**EXERCISE DIRECTIONS**
Beginning with the opening line of the entries, return every line through the one containing "algunos siguen con", both included, and nothing else. Omit pictures.

**TASK INPUT**
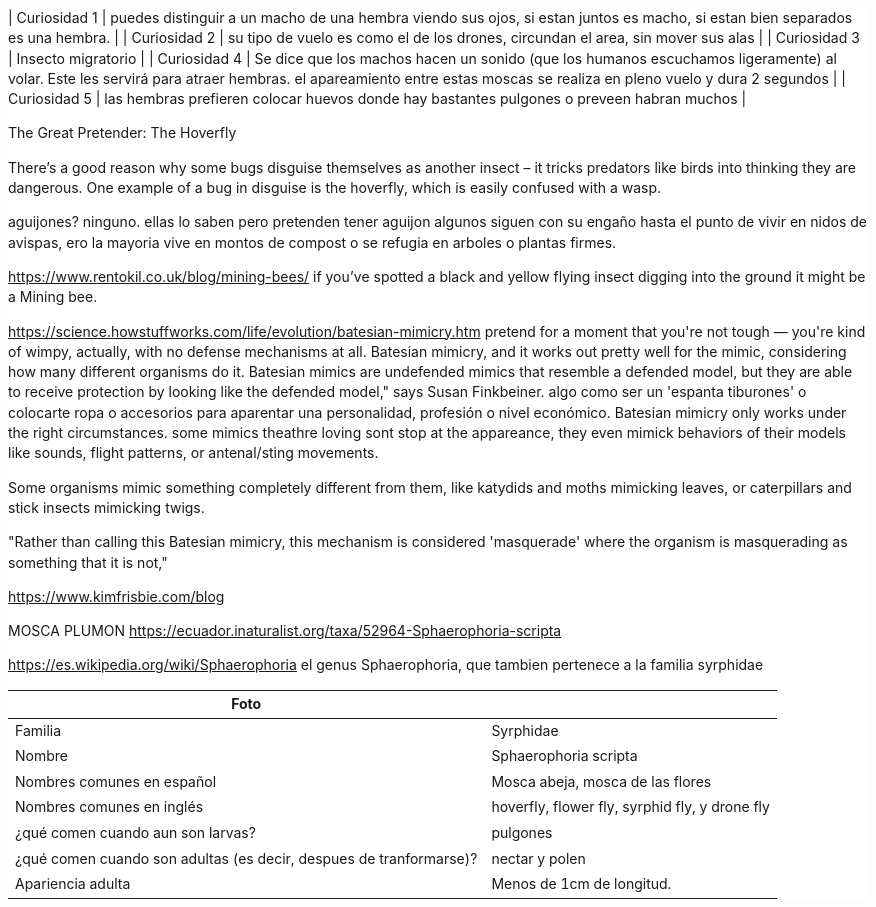 | Curiosidad 1                                                       | puedes distinguir a un macho de una hembra viendo sus ojos, si estan juntos es macho, si estan bien separados es una hembra.                                                                                   |
| Curiosidad 2                                                       | su tipo de vuelo es como el de los drones, circundan el area, sin mover sus alas                                                                                                                               |
| Curiosidad 3                                                       | Insecto migratorio                                                                                                                                                                                             |
| Curiosidad 4                                                       | Se dice que los machos hacen un sonido (que los humanos escuchamos ligeramente) al volar. Este les servirá para atraer hembras. el apareamiento entre estas moscas se realiza en pleno vuelo y dura 2 segundos |
| Curiosidad 5                                                       | las hembras prefieren colocar huevos donde hay bastantes pulgones o preveen habran muchos                                                                                                                      |

 The Great Pretender: The Hoverfly 
 
 There’s a good reason why some bugs disguise themselves as another insect – it tricks predators like birds into thinking they are dangerous. One example of a bug in disguise is the hoverfly, which is easily confused with a wasp.

aguijones? ninguno. ellas lo saben pero pretenden tener aguijon
algunos siguen con su engaño hasta el punto de vivir en nidos de avispas, ero la mayoria vive en montos de compost o se refugia en arboles o plantas firmes.

https://www.rentokil.co.uk/blog/mining-bees/ if you’ve spotted a black and yellow flying insect digging into the ground it might be a Mining bee.

https://science.howstuffworks.com/life/evolution/batesian-mimicry.htm pretend for a moment that you're not tough — you're kind of wimpy, actually, with no defense mechanisms at all. Batesian mimicry, and it works out pretty well for the mimic, considering how many different organisms do it.
Batesian mimics are undefended mimics that resemble a defended model, but they are able to receive protection by looking like the defended model," says Susan Finkbeiner. algo como ser un 'espanta tiburones' o colocarte ropa o accesorios para aparentar una personalidad, profesión o nivel económico.
Batesian mimicry only works under the right circumstances.
some mimics theathre loving sont stop at the appareance, they even  mimick behaviors of their models like sounds, flight patterns, or antenal/sting movements.

Some organisms mimic something completely different from them, like katydids and moths mimicking leaves, or caterpillars and stick insects mimicking twigs.

"Rather than calling this Batesian mimicry, this mechanism is considered 'masquerade' where the organism is masquerading as something that it is not,"

https://www.kimfrisbie.com/blog 


MOSCA PLUMON
https://ecuador.inaturalist.org/taxa/52964-Sphaerophoria-scripta

https://es.wikipedia.org/wiki/Sphaerophoria el genus Sphaerophoria, que tambien pertenece a la familia syrphidae

| Foto                                                               |                                                                                                                                                                                                                |
| ------------------------------------------------------------------ | -------------------------------------------------------------------------------------------------------------------------------------------------------------------------------------------------------------- |
| Familia                                                            | Syrphidae                                                                                                                                                                                                      |
| Nombre                                                             | Sphaerophoria scripta                                                                                                                                                                                          |
| Nombres comunes en español                                         | Mosca abeja, mosca de las flores<br>                                                                                                                                                                           |
| Nombres comunes en inglés                                          | hoverfly, flower fly, syrphid fly, y drone fly                                                                                                                                                                 |
| ¿qué comen cuando aun son larvas?                                  | pulgones<br>                                                                                                                                                                                                   |
| ¿qué comen cuando son adultas (es decir, despues de tranformarse)? | nectar y polen<br>                                                                                                                                                                                             |
| Apariencia adulta                                                  | Menos de 1cm de longitud.                                                                                                                                                                                      |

**SOLUTION FOR THIS TASK**
 | Curiosidad 1                                                       | puedes distinguir a un macho de una hembra viendo sus ojos, si estan juntos es macho, si estan bien separados es una hembra.                                                                                   |
| Curiosidad 2                                                       | su tipo de vuelo es como el de los drones, circundan el area, sin mover sus alas                                                                                                                               |
| Curiosidad 3                                                       | Insecto migratorio                                                                                                                                                                                             |
| Curiosidad 4                                                       | Se dice que los machos hacen un sonido (que los humanos escuchamos ligeramente) al volar. Este les servirá para atraer hembras. el apareamiento entre estas moscas se realiza en pleno vuelo y dura 2 segundos |
| Curiosidad 5                                                       | las hembras prefieren colocar huevos donde hay bastantes pulgones o preveen habran muchos                                                                                                                      |

 The Great Pretender: The Hoverfly 
 
 There’s a good reason why some bugs disguise themselves as another insect – it tricks predators like birds into thinking they are dangerous. One example of a bug in disguise is the hoverfly, which is easily confused with a wasp.

aguijones? ninguno. ellas lo saben pero pretenden tener aguijon
algunos siguen con su engaño hasta el punto de vivir en nidos de avispas, ero la mayoria vive en montos de compost o se refugia en arboles o plantas firmes.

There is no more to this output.